▶ _TRECHO DO DOCUMENTO_:
Por outro lado, é de se reconhecer que inexiste obrigatoriedade de cobrança de débito anteriormente constituído se a sua origem perpetrou-se fora das hipóteses em que a lei admite a responsabilidade do depositário. Em casos tais, deve-se proceder, administrativamente, à baixa do débito e, judicializada a questão, o feito deve ser extinto, com prolação de sentença de mérito em favor do depositário.


5. Da proporcionalidade da medida de responsabilização do depositário

Também podem surgir questionamentos acerca da proporcionalidade/razoabilidade do ato de constituição de débito em desfavor do depositário comprovadamente infiel.

Como sabido, o princípio da proporcionalidade ou razoabilidade (a maioria da doutrina os entende como sinônimos) é de observância obrigatória em qualquer Estado Democrático de Direito, pois, como ensina Raquel Melo Urbano de Carvalho, "o Estado não pode atuar arbitrária e irracionalmente, estando proibidos o excesso e a insuficiência da ação administrativa" (In Curso de Direito Administrativo. Salvador: JusPodvm, 2009, p. 137).

Acerca da vinculação entre o princípio da proporcionalidade e o Estado de Direito, leciona, ainda, a ilustre Professora:

"Há clara vinculação entre o princípio da proporcionalidade e o Estado de Direito, tendo em vista a própria idéia de direitos fundamentais. Como o Estado de Direito pressupõe a defesa de direitos humanos, cabe afirmar que a exigência da proporcionalidade é intrínseca à sua efetividade formal e material. A proporcionalidade, enquanto proibição de excesso e de insuficiência, resulta da essência dos direitos fundamentais e caracteriza o próprio Estado de Direito". (Op. cit., p. 137).

▶ _DESCRIÇÃO DO PROBLEMA_: Dê continuidade ao texto sobre a responsabilização do depositário a partir da última frase apresentada.

▶ _OS DADOS_:

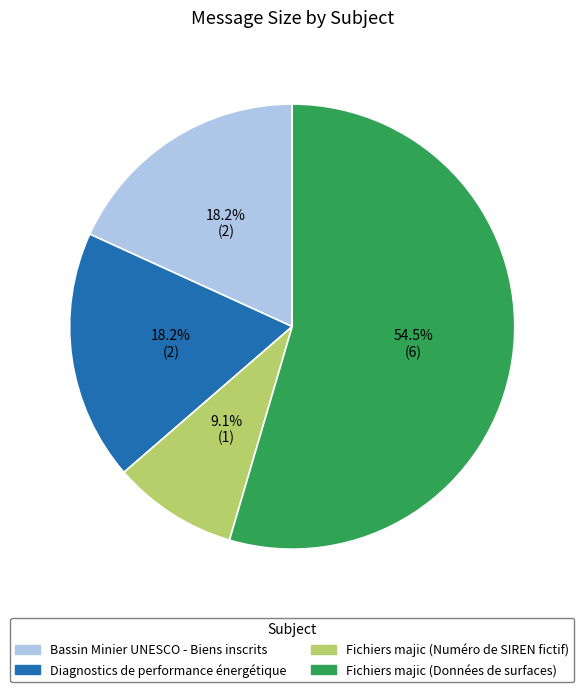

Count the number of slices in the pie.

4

▶ _RESPOSTA ESCRITA_:
O princípio da proporcionalidade, portanto, goza de fundamental importância no controle dos atos administrativos, na medida em que impõe que a conduta da Administração Pública seja adequada, necessária e suficiente à espécie. Caso fuja desses padrões, o ato será desproporcional, permitindo-se que o controle seja feito, inclusive, pelo Poder Judiciário. É pacífico o entendimento de que é possível ao Judiciário analisar a proporcionalidade do ato, já que esse aspecto se enquadra no campo da legalidade do ato.

Este princípio está implicitamente previsto no Texto Constitucional. Mas, nem por isso, se pode afirmar que não se encontra expressamente previsto no ordenamento jurídico. A esse propósito, a Lei nº 9.784/99 – que regula o processo administrativo no âmbito da Administração Pública Federal – o contemplou de forma expressa, como limite à atuação estatal e, por consequência, como forma de controle dos atos administrativos (art. 2º, caput, Lei nº 9.784/99).

Reconhecendo a importância do princípio da proporcionalidade no controle dos atos administrativos, Maria Sylvia Zanella Di Pietro lenciona que se trata de "princípio aplicado ao Direito Administrativo como mais uma das tentativas de impor-se limitações à discricionariedade administrativa, ampliando-se o âmbito de apreciação do ato administrativo pelo Poder Judiciário" (In Direito Administrativo. São Paulo: Atlas, 2009, p. 79).

O princípio ora em estudo desdobra-se em: i) adequação; ii) necessidade; iii) proporcionalidade em sentido estrito.

O ato será adequado quando a medida escolhida for o meio correto para se atingir a finalidade almejada. Para que se observe o subprincípio da necessidade, deve a Administração optar pelo mecanismo que imponha a menor restrição a direitos fundamentais e às prerrogativas dos cidadãos. Isso significa que, havendo duas medidas possíveis à concretização do fim público almejado, deve o Poder Público optar pela medida menos gravosa, sob pena de desproporcionalidade do ato. Finalmente, tem-se, como subprincípio da proporcionalidade, a proporcionalidade sem sentido estrito, segundo a qual é necessário determinar a relação custo-benefício da medida em face do conjunto de interesses em jogo, de modo a ponderá-la mediante o exame dos eventuais danos e dos resultados benéficos viavéis na espécie. É o juízo ponderativo entre o gravame imposto e o benefício trazido.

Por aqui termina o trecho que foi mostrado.